A new community group has surfaced in Santa Monica, banding together in a fight against a proposed Labor Peace Agreement (LPA) set to go before Santa Monica City Council June 26.
Keep Santa Monica Local, is a coalition of local businesses and restaurants who oppose the LPA.
“Many Santa Monica businesses and our restaurant members have a serious concern about the possibility of a labor peace agreement,” Matthew Sutton from the California Restaurant Association told The Mirror. “Restaurants here in this City strongly support existing workers’ rights – restaurant team members are like family. This proposal is a bridge too far. An LPA for local businesses would make it very disruptive and extremely expensive to operate in the City.
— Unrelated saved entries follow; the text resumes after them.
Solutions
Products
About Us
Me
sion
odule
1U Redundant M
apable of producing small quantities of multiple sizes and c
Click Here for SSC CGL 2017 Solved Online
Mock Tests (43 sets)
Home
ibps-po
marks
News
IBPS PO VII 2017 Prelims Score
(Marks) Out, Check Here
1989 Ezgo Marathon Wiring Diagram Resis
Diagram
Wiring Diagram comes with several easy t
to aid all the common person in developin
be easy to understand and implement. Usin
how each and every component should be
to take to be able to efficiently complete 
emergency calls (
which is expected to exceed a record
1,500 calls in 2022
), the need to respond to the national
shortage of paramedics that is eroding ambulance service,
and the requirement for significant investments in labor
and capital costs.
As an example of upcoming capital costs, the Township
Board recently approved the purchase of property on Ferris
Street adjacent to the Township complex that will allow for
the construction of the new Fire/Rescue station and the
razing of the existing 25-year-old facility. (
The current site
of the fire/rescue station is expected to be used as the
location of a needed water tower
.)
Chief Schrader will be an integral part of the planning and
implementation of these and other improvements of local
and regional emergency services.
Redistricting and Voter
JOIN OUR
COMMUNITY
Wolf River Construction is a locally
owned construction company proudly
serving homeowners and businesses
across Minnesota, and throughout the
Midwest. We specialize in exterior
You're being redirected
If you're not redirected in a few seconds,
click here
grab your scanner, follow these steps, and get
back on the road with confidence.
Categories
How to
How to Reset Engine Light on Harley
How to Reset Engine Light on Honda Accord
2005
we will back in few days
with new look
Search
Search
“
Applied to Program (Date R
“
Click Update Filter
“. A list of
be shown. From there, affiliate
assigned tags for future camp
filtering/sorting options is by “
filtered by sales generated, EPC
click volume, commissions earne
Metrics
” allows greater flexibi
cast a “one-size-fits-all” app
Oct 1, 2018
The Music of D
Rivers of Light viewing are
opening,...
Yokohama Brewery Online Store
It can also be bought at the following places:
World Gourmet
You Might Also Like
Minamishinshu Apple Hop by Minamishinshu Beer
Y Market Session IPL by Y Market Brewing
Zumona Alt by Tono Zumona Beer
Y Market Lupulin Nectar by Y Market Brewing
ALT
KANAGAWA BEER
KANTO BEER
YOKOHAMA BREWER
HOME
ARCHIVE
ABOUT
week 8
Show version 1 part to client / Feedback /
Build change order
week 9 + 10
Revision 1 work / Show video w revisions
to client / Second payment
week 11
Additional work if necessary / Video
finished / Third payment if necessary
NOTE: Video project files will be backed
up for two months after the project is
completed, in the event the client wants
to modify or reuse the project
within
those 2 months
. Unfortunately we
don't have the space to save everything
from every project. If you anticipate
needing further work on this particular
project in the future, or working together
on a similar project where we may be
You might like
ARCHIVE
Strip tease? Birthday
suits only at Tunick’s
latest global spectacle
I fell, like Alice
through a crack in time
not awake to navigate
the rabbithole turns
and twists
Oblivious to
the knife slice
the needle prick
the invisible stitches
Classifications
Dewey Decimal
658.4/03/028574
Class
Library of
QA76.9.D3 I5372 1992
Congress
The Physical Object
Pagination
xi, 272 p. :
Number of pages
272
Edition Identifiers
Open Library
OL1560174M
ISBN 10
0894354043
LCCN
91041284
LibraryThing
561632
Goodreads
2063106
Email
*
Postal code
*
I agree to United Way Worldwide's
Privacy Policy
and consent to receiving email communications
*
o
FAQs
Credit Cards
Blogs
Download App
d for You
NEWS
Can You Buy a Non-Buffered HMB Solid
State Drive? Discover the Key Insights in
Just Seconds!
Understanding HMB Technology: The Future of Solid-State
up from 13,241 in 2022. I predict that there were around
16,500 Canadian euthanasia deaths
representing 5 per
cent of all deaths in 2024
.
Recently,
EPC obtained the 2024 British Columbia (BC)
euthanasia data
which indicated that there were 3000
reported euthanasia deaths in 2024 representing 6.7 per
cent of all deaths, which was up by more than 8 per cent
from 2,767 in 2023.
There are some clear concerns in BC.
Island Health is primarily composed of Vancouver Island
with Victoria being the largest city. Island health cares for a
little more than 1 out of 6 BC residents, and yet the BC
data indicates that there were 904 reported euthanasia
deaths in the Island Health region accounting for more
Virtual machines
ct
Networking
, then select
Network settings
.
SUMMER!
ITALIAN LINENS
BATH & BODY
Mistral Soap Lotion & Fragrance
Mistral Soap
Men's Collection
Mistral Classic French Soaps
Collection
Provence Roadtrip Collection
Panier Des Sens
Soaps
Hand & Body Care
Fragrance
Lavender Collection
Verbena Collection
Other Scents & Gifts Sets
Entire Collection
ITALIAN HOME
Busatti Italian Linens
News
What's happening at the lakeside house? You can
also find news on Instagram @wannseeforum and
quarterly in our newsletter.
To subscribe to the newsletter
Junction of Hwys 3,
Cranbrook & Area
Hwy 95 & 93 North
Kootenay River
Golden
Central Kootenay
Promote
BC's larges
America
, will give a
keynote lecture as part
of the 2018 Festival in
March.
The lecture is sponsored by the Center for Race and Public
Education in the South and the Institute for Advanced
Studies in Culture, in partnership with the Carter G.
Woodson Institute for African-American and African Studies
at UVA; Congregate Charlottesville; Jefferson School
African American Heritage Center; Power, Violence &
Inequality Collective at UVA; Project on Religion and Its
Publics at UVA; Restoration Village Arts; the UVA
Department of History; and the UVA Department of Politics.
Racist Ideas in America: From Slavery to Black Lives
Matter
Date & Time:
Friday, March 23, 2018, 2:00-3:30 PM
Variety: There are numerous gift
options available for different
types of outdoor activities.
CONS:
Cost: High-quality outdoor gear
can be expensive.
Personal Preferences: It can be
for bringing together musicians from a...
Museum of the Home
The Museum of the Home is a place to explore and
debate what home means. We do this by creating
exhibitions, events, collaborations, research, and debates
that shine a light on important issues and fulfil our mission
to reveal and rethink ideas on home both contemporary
Larger national companies are more suited to handle such a requirement.”
Hoping that City Council rejects the LPA, Sutton explained that the financial implications of adopting the agreement could be devastation to local concerns.
“Restaurants have experienced a significant rise in labor costs and an LPA would seriously harm a lot of family-owned businesses,” Sutton said. “We want to make sure to protect our local restaurants that are integral to why Santa Monica is such a great place to live.”
Santa Monica City currently owns extensive property across the City and “has a strong proprietary interest in protecting $4.5 million in annual lease revenues on its 27 food-service leaseholds City Tenants,” according to City staff.
“At the direction of Council, for the past two years, [City] staff has explored the inclusion in the Leasing Guidelines of a requirement that tenants execute a labor-peace agreement (LPA), an agreement between an employer and a labor organization which generally involves the labor organization giving up the right to strike or otherwise disrupt the business’s operations in exchange for negotiated provisions that strengthen workers’ rights to organize,” the City states on its Agenda for the upcoming item before Council.
This would mean that the union would in effect control what happens in terms of staffing at LPA sites, with many long-term employees expected to join the union or leave their place of current employ.